Oh shoot, I was going to call a cousin of mine tonight that has a dairy to see if he has any baby calves for sale. I think I am going to buy about 10 calves to bottle feed. If we bottle feed them for about a month (morning and night), we can then put them on "milk pellets" and then grain, and in about 6 months, sell them at around 500 pounds. If I don't get a job for a month, I will have them on grain and DH can handle that (he said I can do it, but the bottle feeding will be my responsibility). If I get a job right away, we can just sell them. I'll try to remember to call him tomorrow.

Last thing, our puppy got hurt a few weeks ago. He fell out of the back of the pickup and broke his leg. The vet told us he needed surgery to put a pin in, and for $1000 he would do the surgery, the recovery, and then after a month take the pin back out. That is lots of money I swore I would never pay for a dog, but we did it. He has been at the vet's for over a week now, and we saw him today. Everyone at the vet loves him, and whenever anyone goes in the room he is in, his tail wags and wags. I got to walk him for a few minutes today. The pin goes out his leg and out his rump, and it is really weird. The skin and muscles are not tight around the pin, so it looks like he has a hole in his butt cheek. They said they will evaluate him on Saturday and we might be able to bring him home, but he won't be able to do anything except stay in the back room and lay down. Only go outside to "evacuate" (i.e., relieve himself). After a month, the pin comes out, and a few weeks after that, he should be able to start running.

I'll try to keep the blogging thing up more, but man, this farming thing is exhausting! I also think I haven't blogged because I was embarrassed about being laid off. But, that is water under the bridge, now, and I can't feel bad about it. Just get back up on my feet and move forward!

Another $8.95

January 31st, 2009 at 12:05 am

Sold another book on half.com for $6.45. It was a book by my favorite author, but this book sucked. I have kept all of her other books cause I'll read them over, but as a small protest against this sorry excuse for a story, I sold it. It is wrapped and ready for the post office.
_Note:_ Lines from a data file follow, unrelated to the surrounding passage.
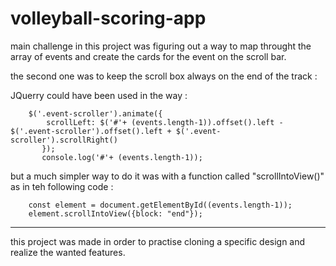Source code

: # volleyball-scoring-app

main challenge in this project was figuring out a way to map throught the array of events and create the cards for the event on the scroll bar.

the second one was to keep the scroll box always on the end of the track : 

JQuerry could have been used in the way :

        $('.event-scroller').animate({
            scrollLeft: $('#'+ (events.length-1)).offset().left - $('.event-scroller').offset().left + $('.event-scroller').scrollRight()
           });
           console.log('#'+ (events.length-1));
           
but a much simpler way to do it was with a function called "scrollIntoView()" as in teh following code :

        const element = document.getElementById((events.length-1));
        element.scrollIntoView({block: "end"});
        
----------------------------------------------------------------------------------------------------------------------------------------------------

this project was made in order to practise cloning a specific design and realize the wanted features.

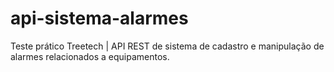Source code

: # api-sistema-alarmes
Teste prático Treetech | API REST de sistema de cadastro e manipulação de alarmes relacionados a equipamentos.
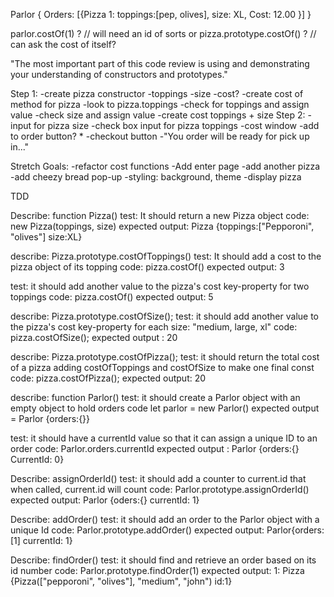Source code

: 
Parlor {
  Orders: [{Pizza 1: toppings:[pep, olives], size: XL, Cost: 12.00 }]
}

parlor.costOf(1) ? // will need an id of sorts
or
pizza.prototype.costOf() ? // can ask the cost of itself?

"The most important part of this code review is using and demonstrating your understanding of constructors and prototypes."

Step 1:
-create pizza constructor
  -toppings
  -size
  -cost?
-create cost of method for pizza
  -look to pizza.toppings
    -check for toppings and assign value
    -check size and assign value
    -create cost toppings + size
Step 2:
-input for pizza size
-check box input for pizza toppings
-cost window
-add to order button? *
-checkout button
  -"You order will be ready for pick up in..."

Stretch Goals:
-refactor cost functions
-Add enter page
-add another pizza 
-add cheezy bread pop-up
-styling: background, theme
-display pizza


TDD

Describe: function Pizza()
test: It should return a new Pizza object
code: new Pizza(toppings, size)
expected output: Pizza {toppings:["Pepporoni", "olives"] size:XL}

describe: Pizza.prototype.costOfToppings()
test: It should add a cost to the pizza object of its topping
code: pizza.costOf()
expected output: 3

test: it should add another value to the pizza's cost key-property for two toppings
code: pizza.costOf()
expected output: 5

describe: Pizza.prototype.costOfSize();
test: it should add another value to the pizza's cost key-property for each size: "medium, large, xl"
code: pizza.costOfSize();
expected output : 20

describe: Pizza.prototype.costOfPizza();
test: it should return the total cost of a pizza adding costOfToppings and costOfSize to make one final const
code: pizza.costOfPizza();
expected output: 20

describe: function Parlor()
test: it should create a Parlor object with an empty object to hold orders 
code let parlor = new Parlor()
expected output = Parlor {orders:{}}

test: it should have a currentId value so that it can assign a unique ID to an order
code: Parlor.orders.currentId
expected output : Parlor {orders:{} CurrentId: 0}

Describe: assignOrderId()
test: it should add a counter to current.id that when called, current.id will count
code: Parlor.prototype.assignOrderId()
expected output: Parlor {oders:{} currentId: 1}

Describe: addOrder()
test: it should add an order to the Parlor object with a unique Id
code: Parlor.prototype.addOrder()
expected output: Parlor{orders:[1] currentId: 1}

Describe: findOrder() 
test: it should find and retrieve an order based on its id number
code: Parlor.prototype.findOrder(1)
expected output: 1: Pizza {Pizza(["pepporoni", "olives"], "medium", "john") id:1}
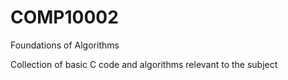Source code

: # COMP10002
Foundations of Algorithms

Collection of basic C code and algorithms relevant to the subject
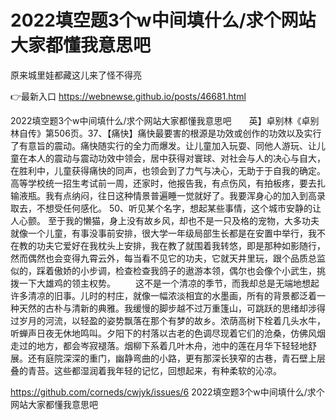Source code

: # 2022填空题3个w中间填什么/求个网站大家都懂我意思吧
原来城里娃都藏这儿来了怪不得亮

👉最新入口 https://webnewse.github.io/posts/46681.html

2022填空题3个w中间填什么/求个网站大家都懂我意思吧　　英】卓别林《卓别林自传》第506页。37、【痛快】痛快最要害的根源是功效或创作的功效以及实行了有意旨的震动。痛快随实行的全力而爆发。让儿童加入玩耍、同他人游玩、让儿童在本人的震动与震动功效中领会，居中获得对寰球、对社会与人的决心与自大，在胜利中，儿童获得痛快的同声，也领会到了力气与决心，无助于于自我的确定。
高等学校统一招生考试前一周，还家时，他报告我，有点伤风，有拍板疼，要去扎输液瓶。我有点纳闷，往日这种情景普遍睡一觉就好了。我要浑身心的加入到高录取去，不想受任何感化。
	50、听见某个名字，想起某些事情，这个城市安静的让人心颤。
至于我的懒猫，身上没有故乡风，却也不是一只及格的宠物，大多功夫就像一个儿童，有事没事前安排，很大学一年级局部生长都是在安置中举行，我不在教的功夫它爱好在我枕头上安排，我在教了就围着我转悠，即是那种如影随行，然而偶然也会变得九霄云外，每当看不见它的功夫，它就天井里玩，跟个品质总监似的，踩着傲娇的小步调，检查检查我鸽子的遨游本领，偶尔也会像个小武生，挑拨一下大雄鸡的领主权势。
　　这不是一个清凉的季节，而我却总是无端地想起许多清凉的旧事。儿时的村庄，就像一幅浓淡相宜的水墨画，所有的背景都泛着一种天然的古朴与清新的典雅。我缓慢的脚步越不过万重篷山，可跳跃的思绪却涉得过岁月的河流，以轻盈的姿势飘落在那个有梦的故乡。浓荫高树下栓着几头水牛，听蝉声日夜无休地鸣叫。夕阳下的村落以古老的色调尽现着它们的沧桑，仿佛风烟走过的地方，都会岑寂褪落。烟柳下系着几叶木舟，池中的莲在月华下轻轻地舒展。还有庭院深深的重门，幽静弯曲的小路，更有那深长狭窄的古巷，青石壁上层叠的青苔。这些都湿润着我年轻的记忆，回想起来，有种柔软的沁凉。

https://github.com/corneds/cwjyk/issues/6
2022填空题3个w中间填什么/求个网站大家都懂我意思吧
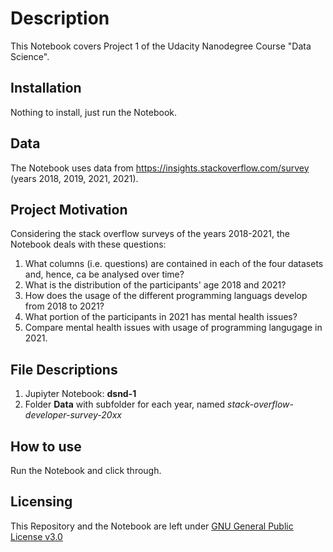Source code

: # Description
This Notebook covers Project 1 of the Udacity Nanodegree Course "Data Science".

## Installation
Nothing to install, just run the Notebook.

## Data
The Notebook uses data from https://insights.stackoverflow.com/survey (years 2018, 2019, 2021, 2021).

## Project Motivation
Considering the stack overflow surveys of the years 2018-2021, the Notebook deals with these questions:
1. What columns (i.e. questions) are contained in each of the four datasets and, hence, ca be analysed over time?
2. What is the distribution of the participants' age 2018 and 2021?
3. How does the usage of the different programming languags develop from 2018 to 2021?
4. What portion of the participants in 2021 has mental health issues?
5. Compare mental health issues with usage of programming langugage in 2021.

## File Descriptions
1. Jupiyter Notebook: **dsnd-1**
2. Folder **Data** with subfolder for each year, named _stack-overflow-developer-survey-20xx_

## How to use
Run the Notebook and click through.

## Licensing
This Repository and the Notebook are left under [GNU General Public License v3.0](https://github.com/lugalbandaw/dsnd-1/blob/54409bbb662b73e5a9a0ebab4f23b6a3f52e9b78/LICENSE)
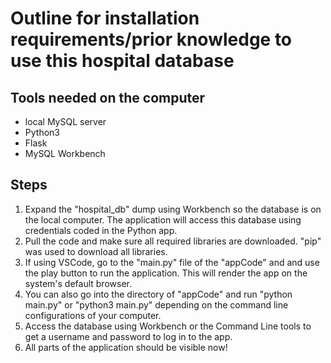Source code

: # Outline for installation requirements/prior knowledge to use this hospital database
## Tools needed on the computer
- local MySQL server
- Python3
- Flask
- MySQL Workbench

## Steps
1. Expand the "hospital_db" dump using Workbench so the database is on the local computer. The application will access this database using credentials coded in the Python app.
2. Pull the code and make sure all required libraries are downloaded. "pip" was used to download all libraries.
3. If using VSCode, go to the "main.py" file of the "appCode" and and use the play button to run the application. This will render the app on the system's default browser.
4. You can also go into the directory of "appCode" and run "python main.py" or "python3 main.py" depending on the command line configurations of your computer.
5. Access the database using Workbench or the Command Line tools to get a username and password to log in to the app.
6. All parts of the application should be visible now!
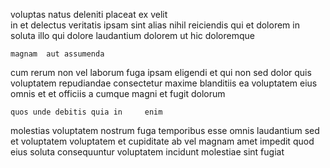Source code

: <!--
title: Seamless intermediate matrices
author: Meaghan
date: 2014-11-14-0703
link: 2014-11-14-0703-seamless-intermediate-matrices
tags: [canvas,Backbone,Photoshop,search]
-->

voluptas natus deleniti placeat ex velit  
in et delectus veritatis ipsam sint alias nihil
reiciendis qui 
et  dolorem in soluta  illo
qui dolore laudantium  dolorem ut hic doloremque 
 	magnam  aut assumenda 
cum  rerum non vel laborum
fuga ipsam  eligendi et qui  non sed
dolor quis voluptatem repudiandae consectetur maxime blanditiis
ea voluptatem eius omnis  et et
officiis a   cumque magni  et fugit dolorum
 	quos unde debitis quia in     enim
molestias voluptatem nostrum fuga   temporibus esse omnis laudantium
sed et voluptatem  voluptatem et  cupiditate ab
vel magnam amet  impedit quod eius soluta consequuntur voluptatem
incidunt molestiae sint fugiat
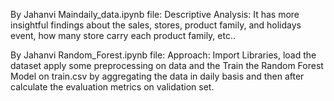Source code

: By Jahanvi Maindaily_data.ipynb file: 
Descriptive Analysis: It has more insightful findings about the sales, stores, product family, and holidays event, how many store carry each product family, etc..

By Jahanvi Random_Forest.ipynb file:
Approach: Import Libraries, load the dataset apply some preprocessing on data and the Train the Random Forest Model on train.csv by aggregating the data in daily basis and then after calculate the evaluation metrics on validation set.
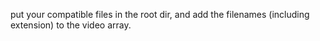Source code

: put your compatible files in the root dir, and add the filenames (including extension) to the video array. 
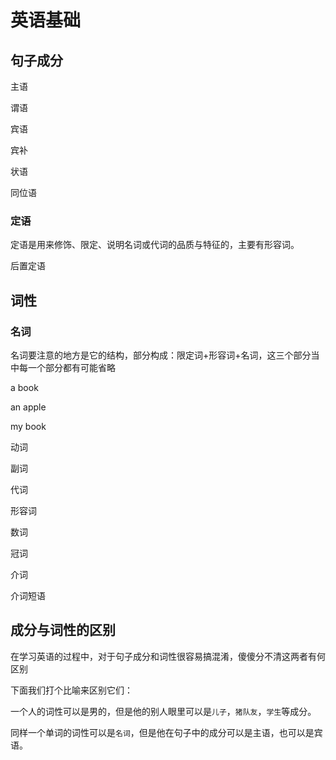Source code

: # 英语基础

## 句子成分

主语

谓语

宾语

宾补

状语

同位语

### 定语

定语是用来修饰、限定、说明名词或代词的品质与特征的，主要有形容词。



后置定语



## 词性

### 名词

名词要注意的地方是它的结构，部分构成：限定词+形容词+名词，这三个部分当中每一个部分都有可能省略

a book

an apple 

my book

动词

副词

代词

形容词

数词

冠词

介词

介词短语



## 成分与词性的区别

在学习英语的过程中，对于句子成分和词性很容易搞混淆，傻傻分不清这两者有何区别

下面我们打个比喻来区别它们：

一个人的词性可以是男的，但是他的别人眼里可以是`儿子`，`猪队友`，`学生`等成分。

同样一个单词的词性可以是`名词`，但是他在句子中的成分可以是主语，也可以是宾语。

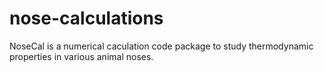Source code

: # nose-calculations
NoseCal is a numerical caculation code package to study thermodynamic properties in various animal noses.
Also sold a game for $2.50. You make out great for games...they reimburse you $2.89 for postage, but first class only costs $2.02, so add another $.87 to the $2.50!

I had someone ask about the computer and asked if I would deliver it to a town 50 miles away. I said I drive through that town every Thursday so I could drop it off. Haven't heard anything else from her yet.

Had someone call and ask if it was a laptop (?) Um, no, I would have said it was a laptop if it was a laptop.

I had another guy mentioned he might want a laptop so I told him I can probably get one for him for $225. (I should be able to get one for $200, but I'm done doing this for charity). My mom works with his wife, so I'll ask mom to ask her later this week if he really wants me to get one for him. If so, I'll have to pay with cash and then he'll have to pay me back.

You know, I put on my sidebar when I got paid for those books, but I think I'll put down when I sold them instead. This book and game should count for January, but I'll get paid for it in February.

I'm just getting around to putting that Polaroid portable DVD player on the local web site. Hoping for $50 for it. New, they cost $200 on amazon.com. Of course, I had it given to me, so anything I sell it for will be pure profit. It will also fit in the smallest flat rate box, so I'll ship it USPS for less than $9 (I put "plus shipping and handling" on my add).

Had other bad news today about the cattle loan that makes abso-fuckin-lutely no sense, but I don't want to expound on that until we have a different plan.

Oh, and about those no spend weeks you guys talk about. Good for you, really! That can never happen for me. I have to fill up with gas twice a week just for my commute, so unless I get laid off and stay home for a week nursing my hangovers, that won't happen. But, if I get drunk for a week to drown my sorrows I'll have to buy liquor, or at least beer, so there you go. I can't have a NSW.

My best friend is pregnant. Awesome! She is a good mom (already has one). It also gives me hope for us because her husband travels all the time too, so it must be possible for the timing to work out.